Jewish political committee in post-war Poland

The Central Committee of Polish Jews also referred to as the Central Committee of Jews in Poland and abbreviated CKŻP, (Centralny Komitet Żydów w Polsce, צענטראלער קאמיטעט פון די יידן אין פוילן) was a state-sponsored political representation of Jews in Poland at the end of World War II. It was established on 12 November 1944, as the successor of the Provisional Central Committee of Polish Jews formed a month earlier under the umbrella of the communist Polish Committee of National Liberation (PKWN). The CKŻP provided care and assistance to Jews who survived the Holocaust. It legally represented all CKŻP-registered Polish Jews in their dealings with the new government and its agencies. It existed until 1950 when, together with the Jewish Cultural Society, representatives of CKŻP founded the Socio-Cultural Association of Jews in Poland.

The committee was instrumental in organizing and implementing the Jewish aliyah efforts to British Mandate for Palestine, and from mid May 1948, to the newly formed State of Israel. The workers of CKŻP registered 86,000 survivors in January 1946 from across the prewar Polish Second Republic. By the end of summer, the number Jews who signed up had risen to about 205,000–210,000 (240,000 registrations with over 30,000 duplicates).
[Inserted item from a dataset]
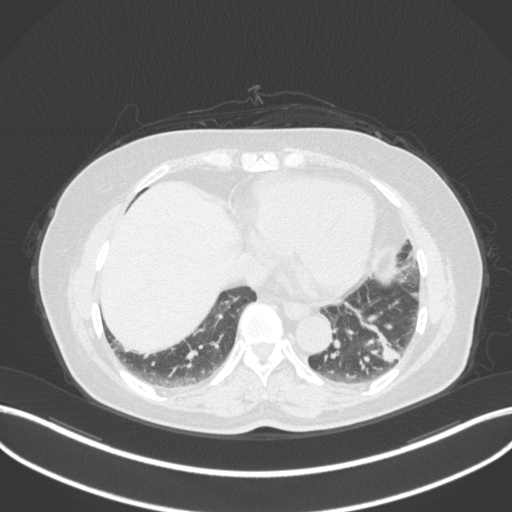
Chest CT, one axial slice. Position 117 of 307 along the scan axis. Lung window (W 1500 / L -600 HU). 1 mm slice thickness. 512 × 512 image matrix. Female patient, age 59 years. Case-level facts recorded for this patient, not image findings: clinical TNM (as recorded): T2a N0 M0; histopathological grade: G2-3.
Annotated regions visible in this slice (rectangle marked by the reading radiologist):
- lung tumour (recorded histology: adenocarcinoma): box from (x=354, y=319) to (x=400, y=365) px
Well over 100,000 refugees (or, about 180,000 according to Engel), many with working knowledge of Yiddish, came to PRL from the Soviet Union thanks to a Polish–Soviet repatriation agreement. Gen. Spychalski signed a decree allowing them to leave Poland without visas or exit permits. Poland was the only Eastern Bloc country to do so. By the spring of 1947, helped by CKŻP over 150,000 Jews emigrated (additional number, outside of that period). To secure their release, CKŻP collected group testimonies, nevertheless, the Polish decree was easily approved by the Kremlin, seeking to undermine the British influence in the Middle East. The emigration of Jews (known as Berihah) was motivated by the destruction of Jewish life in Poland and anti-Jewish violence in Poland, the best known incident being the Kielce pogrom.

==Organization==
The member composition of the Central Committee was drafted in June 1946 on the basis of a compromise between the already functioning Jewish political parties legalized in the Soviet-controlled People's Republic. Accordingly: six seats were given to Jewish communists (the Jewish faction of the Polish Workers' Party), four seats to Bund representatives, four seats to Ihud, three seats to Poale Zion Left (leftist faction of Poale Zion), three to Poale Zion Right, and one place to Hashomer Hatzair. The CKŻP had established nine provincial and seven regional chapters across Poland. Białystok branch of the Central Committee was run by Szymon Datner. The committee was chaired by Emil Sommerstein of Ihud, who was replaced in 1946 by Adolf Berman from Poale Zion Left. Berman was succeeded in 1949 by Hersh Smolar, official representative of the Polish United Workers' Party in CKŻP. The Central Committee of Polish Jews was discontinued on 29 October 1950 and, a new organization was formed, Towarzystwo Społeczno-Kulturalne Żydów w Polsce (TSKŻ), which at present, is the biggest Jewish organization in Poland with 17 regional chapters.